### Task details:
Write out the material unchanged, from the line with "right hip: (580, 610, 0)" up to and including the line with "right wrist: (946, 272, 21)", and nothing else.

### Entries supplied:
Content starts

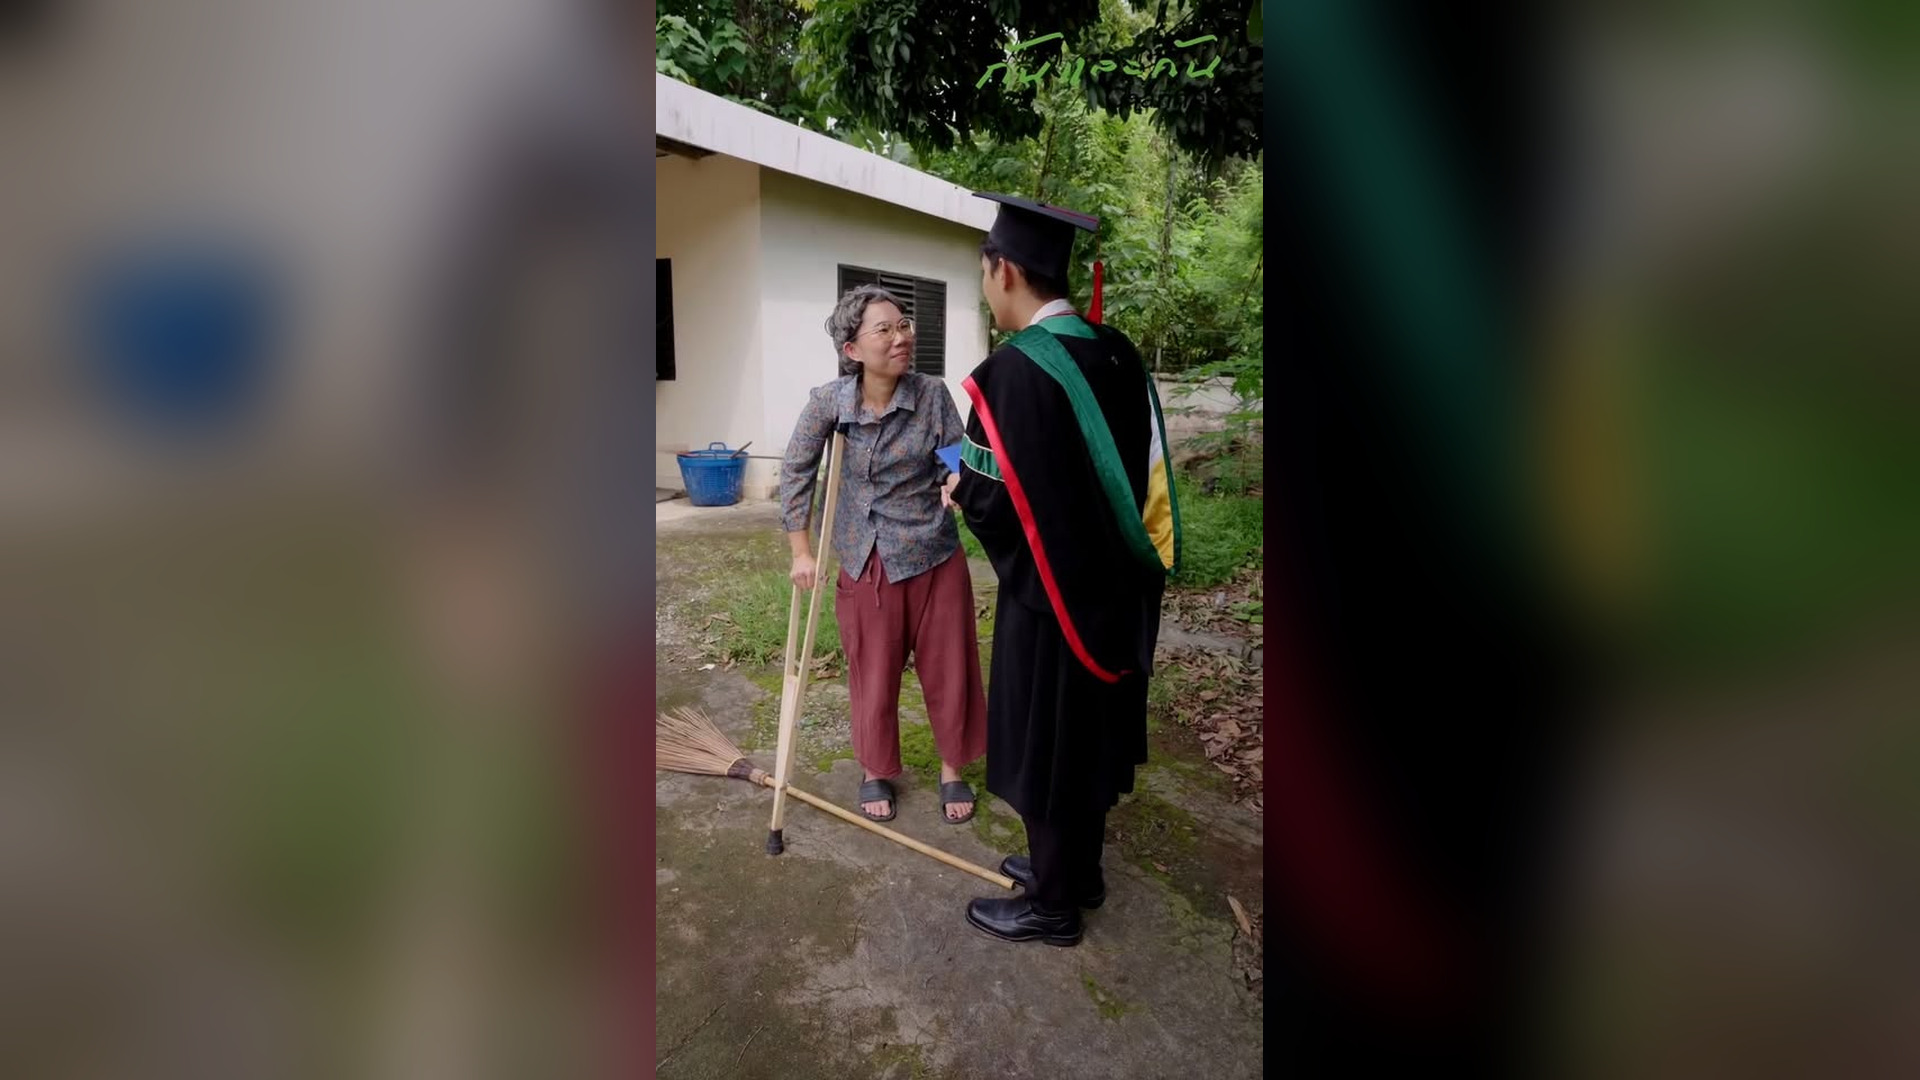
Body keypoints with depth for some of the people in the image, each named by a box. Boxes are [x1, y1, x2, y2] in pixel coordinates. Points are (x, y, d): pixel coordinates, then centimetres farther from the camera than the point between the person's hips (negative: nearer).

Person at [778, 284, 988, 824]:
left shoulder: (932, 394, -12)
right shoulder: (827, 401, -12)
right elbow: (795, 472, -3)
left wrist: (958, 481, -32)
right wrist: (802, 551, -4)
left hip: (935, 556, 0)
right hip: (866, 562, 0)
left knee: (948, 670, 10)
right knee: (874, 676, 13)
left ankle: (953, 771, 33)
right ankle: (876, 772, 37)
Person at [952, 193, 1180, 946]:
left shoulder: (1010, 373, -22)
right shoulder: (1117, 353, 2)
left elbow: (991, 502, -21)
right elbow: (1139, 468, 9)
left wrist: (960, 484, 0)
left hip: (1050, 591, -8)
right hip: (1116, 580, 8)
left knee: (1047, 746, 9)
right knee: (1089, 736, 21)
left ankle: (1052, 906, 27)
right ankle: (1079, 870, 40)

Content ends
Content starts

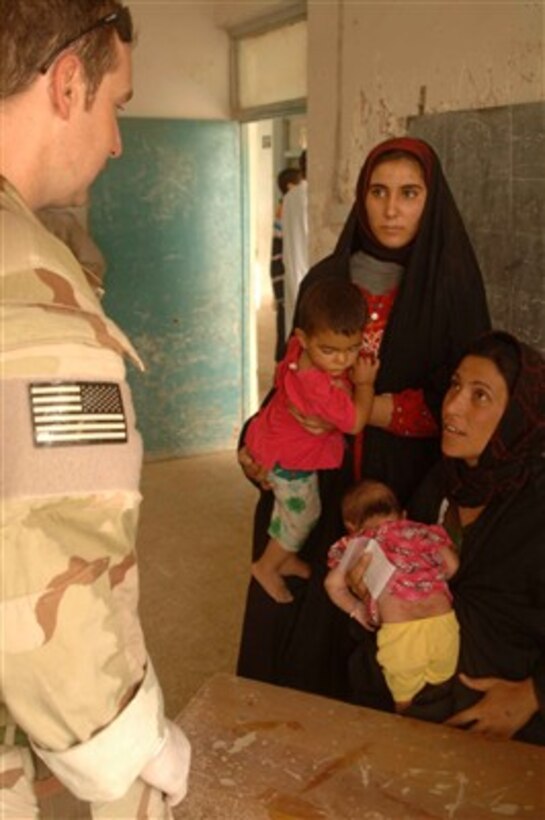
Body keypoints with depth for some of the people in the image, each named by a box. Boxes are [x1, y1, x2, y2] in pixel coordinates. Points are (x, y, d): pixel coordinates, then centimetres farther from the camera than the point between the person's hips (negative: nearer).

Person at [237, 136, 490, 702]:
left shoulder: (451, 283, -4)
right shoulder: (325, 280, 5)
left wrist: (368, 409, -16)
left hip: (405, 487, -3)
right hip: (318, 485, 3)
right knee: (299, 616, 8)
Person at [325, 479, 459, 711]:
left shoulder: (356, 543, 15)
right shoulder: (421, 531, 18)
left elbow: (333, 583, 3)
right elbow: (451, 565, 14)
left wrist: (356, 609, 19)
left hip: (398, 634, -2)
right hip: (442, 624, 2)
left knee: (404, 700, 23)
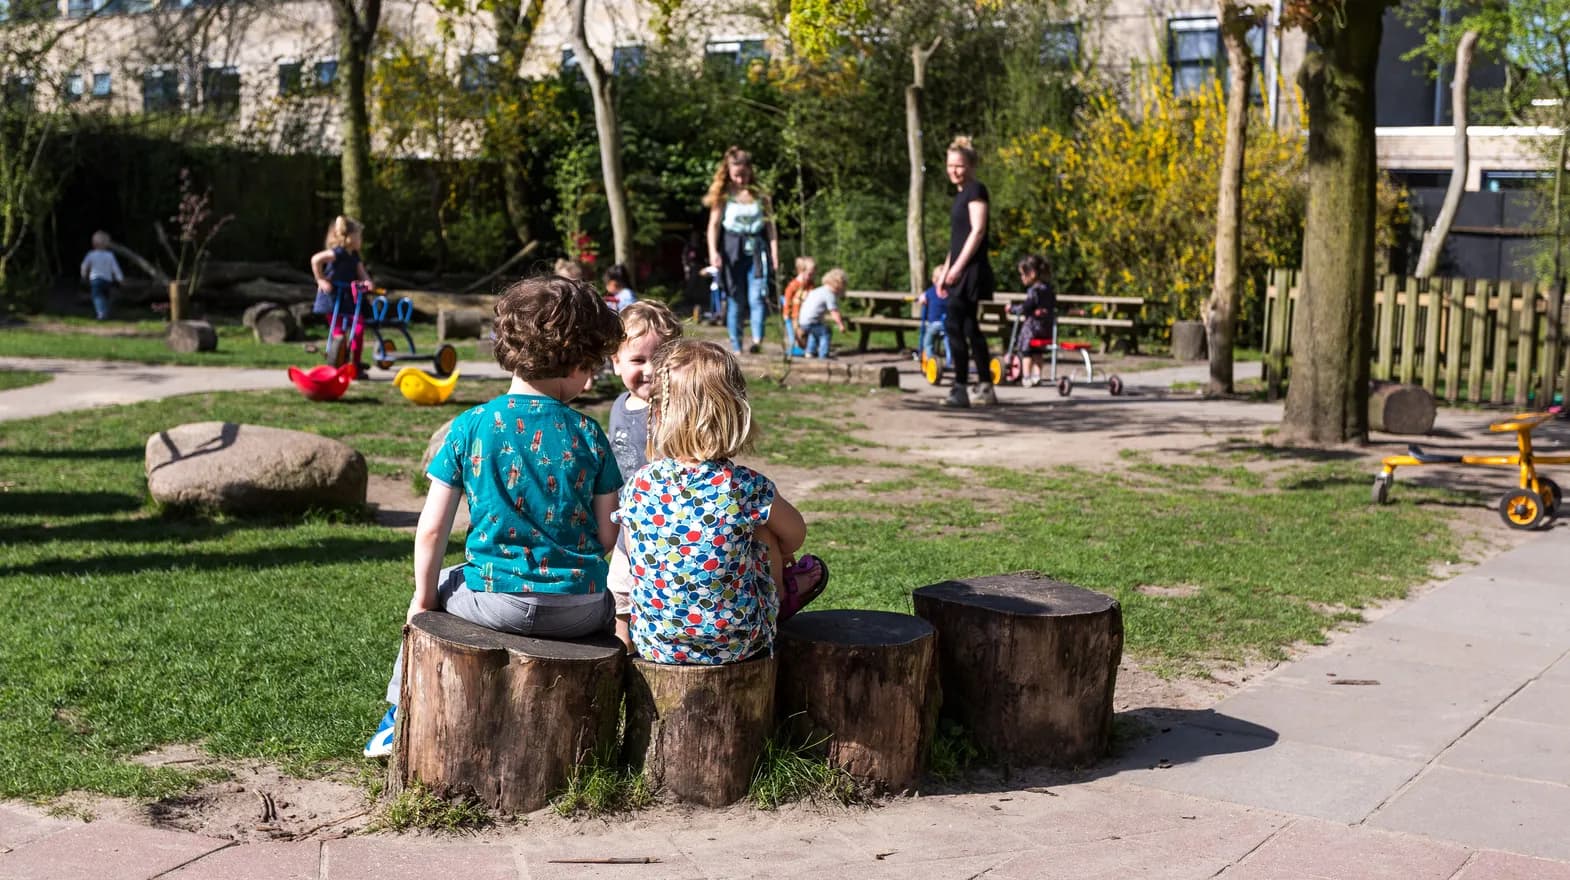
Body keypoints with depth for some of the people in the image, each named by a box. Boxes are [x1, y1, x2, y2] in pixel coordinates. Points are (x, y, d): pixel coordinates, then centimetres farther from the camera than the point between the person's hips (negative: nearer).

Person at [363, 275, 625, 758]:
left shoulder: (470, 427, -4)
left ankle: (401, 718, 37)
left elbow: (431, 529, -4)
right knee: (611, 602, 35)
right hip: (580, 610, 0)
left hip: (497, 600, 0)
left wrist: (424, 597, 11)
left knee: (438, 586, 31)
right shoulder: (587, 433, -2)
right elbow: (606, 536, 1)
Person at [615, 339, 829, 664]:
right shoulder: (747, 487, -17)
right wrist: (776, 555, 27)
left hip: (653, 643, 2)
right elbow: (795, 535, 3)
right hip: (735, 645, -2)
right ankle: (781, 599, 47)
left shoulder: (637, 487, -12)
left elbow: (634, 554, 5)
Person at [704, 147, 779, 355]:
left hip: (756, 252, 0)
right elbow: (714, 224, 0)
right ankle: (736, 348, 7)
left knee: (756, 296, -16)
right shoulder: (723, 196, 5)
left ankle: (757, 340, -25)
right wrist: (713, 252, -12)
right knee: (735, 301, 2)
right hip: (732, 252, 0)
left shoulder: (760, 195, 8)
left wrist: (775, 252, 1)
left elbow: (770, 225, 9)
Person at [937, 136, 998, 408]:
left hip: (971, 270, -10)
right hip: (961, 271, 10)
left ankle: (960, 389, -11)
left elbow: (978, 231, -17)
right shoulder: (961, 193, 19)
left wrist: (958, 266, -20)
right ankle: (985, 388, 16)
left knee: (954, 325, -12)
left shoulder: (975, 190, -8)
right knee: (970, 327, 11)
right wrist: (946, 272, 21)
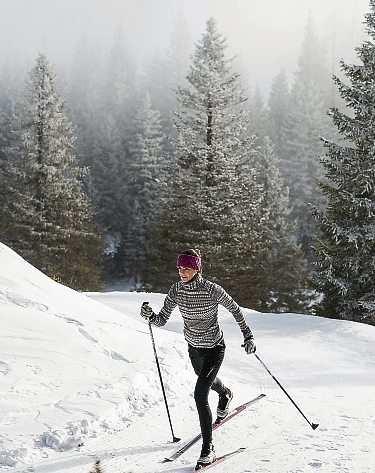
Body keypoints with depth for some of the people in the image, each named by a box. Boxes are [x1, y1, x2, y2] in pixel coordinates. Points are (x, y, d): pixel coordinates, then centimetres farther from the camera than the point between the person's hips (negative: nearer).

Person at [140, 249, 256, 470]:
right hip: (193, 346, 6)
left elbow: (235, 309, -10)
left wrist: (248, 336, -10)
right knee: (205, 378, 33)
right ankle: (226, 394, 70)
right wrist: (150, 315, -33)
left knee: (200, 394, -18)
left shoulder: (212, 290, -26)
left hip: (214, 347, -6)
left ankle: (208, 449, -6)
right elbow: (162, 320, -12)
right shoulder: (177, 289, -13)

Content ends
Content starts

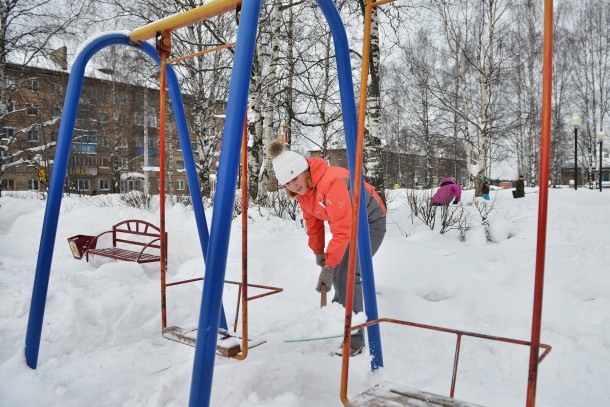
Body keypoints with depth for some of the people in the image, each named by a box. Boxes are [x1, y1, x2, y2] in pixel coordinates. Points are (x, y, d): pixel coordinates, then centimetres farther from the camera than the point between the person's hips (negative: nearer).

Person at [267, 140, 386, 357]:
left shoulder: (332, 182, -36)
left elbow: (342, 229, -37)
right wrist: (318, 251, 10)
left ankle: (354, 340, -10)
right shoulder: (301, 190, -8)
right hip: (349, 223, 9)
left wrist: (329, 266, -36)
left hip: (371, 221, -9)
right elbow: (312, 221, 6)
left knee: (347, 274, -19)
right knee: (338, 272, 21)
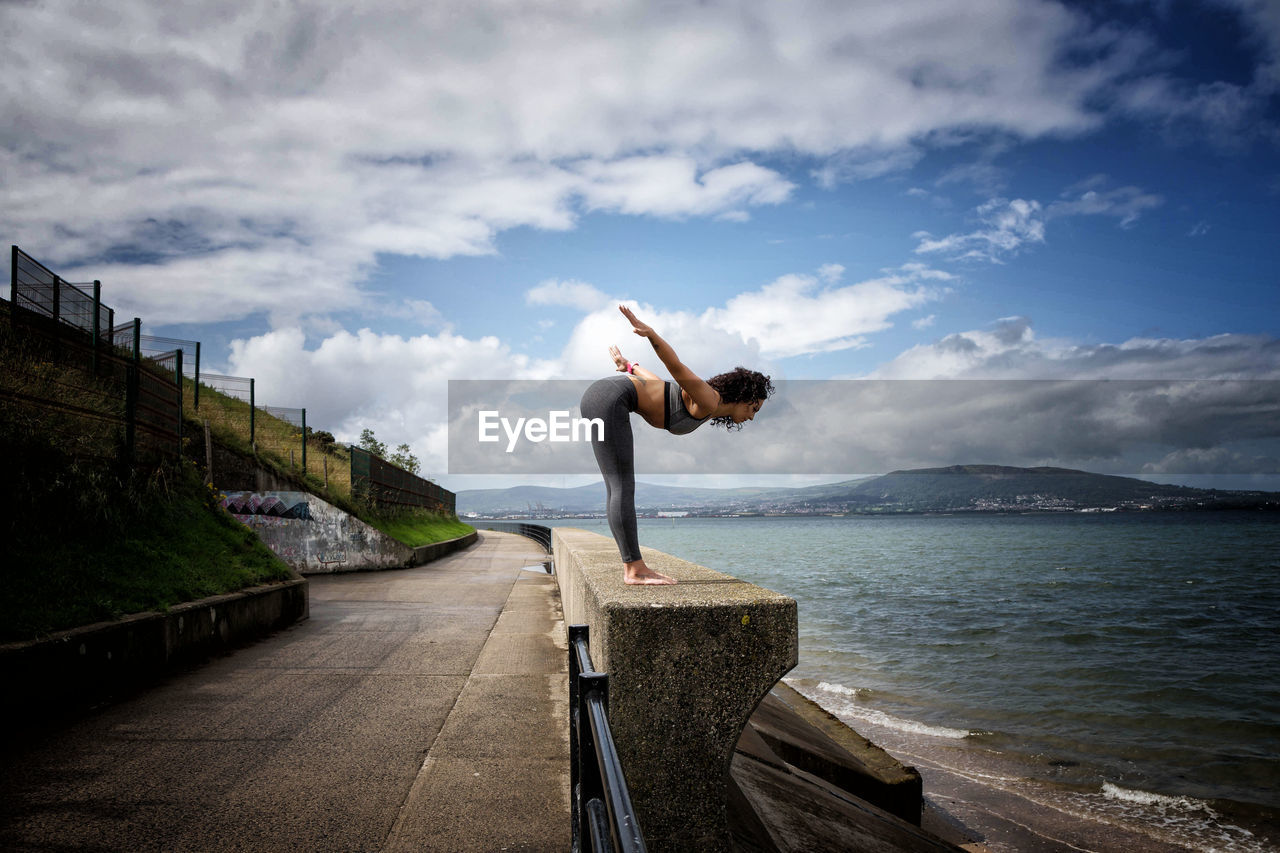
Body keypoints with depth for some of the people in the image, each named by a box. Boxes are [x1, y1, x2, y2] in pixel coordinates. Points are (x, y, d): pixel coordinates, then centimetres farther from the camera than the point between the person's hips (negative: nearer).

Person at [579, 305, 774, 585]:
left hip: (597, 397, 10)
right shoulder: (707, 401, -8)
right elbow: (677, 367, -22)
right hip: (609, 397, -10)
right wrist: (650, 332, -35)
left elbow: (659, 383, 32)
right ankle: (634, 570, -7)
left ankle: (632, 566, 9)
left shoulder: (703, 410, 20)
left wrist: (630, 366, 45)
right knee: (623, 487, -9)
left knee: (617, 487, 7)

Content ends

### Solution for this problem:
right hip: (580, 610, 0)
left hip: (497, 600, 0)
left wrist: (424, 597, 11)
left knee: (438, 586, 31)
right shoulder: (587, 433, -2)
right elbow: (606, 536, 1)
Person at [615, 339, 829, 664]:
right shoulder: (747, 487, -17)
right wrist: (776, 555, 27)
left hip: (653, 643, 2)
right elbow: (795, 535, 3)
right hip: (735, 645, -2)
right ankle: (781, 599, 47)
left shoulder: (637, 487, -12)
left elbow: (634, 554, 5)
Person at [704, 147, 779, 355]:
left hip: (756, 252, 0)
right elbow: (714, 224, 0)
right ankle: (736, 348, 7)
left knee: (756, 296, -16)
right shoulder: (723, 196, 5)
left ankle: (757, 340, -25)
right wrist: (713, 252, -12)
right knee: (735, 301, 2)
right hip: (732, 252, 0)
left shoulder: (760, 195, 8)
left wrist: (775, 252, 1)
left elbow: (770, 225, 9)
Person at [937, 136, 998, 408]:
left hip: (971, 270, -10)
right hip: (961, 271, 10)
left ankle: (960, 389, -11)
left elbow: (978, 231, -17)
right shoulder: (961, 193, 19)
left wrist: (958, 266, -20)
right ankle: (985, 388, 16)
left knee: (954, 325, -12)
left shoulder: (975, 190, -8)
right knee: (970, 327, 11)
right wrist: (946, 272, 21)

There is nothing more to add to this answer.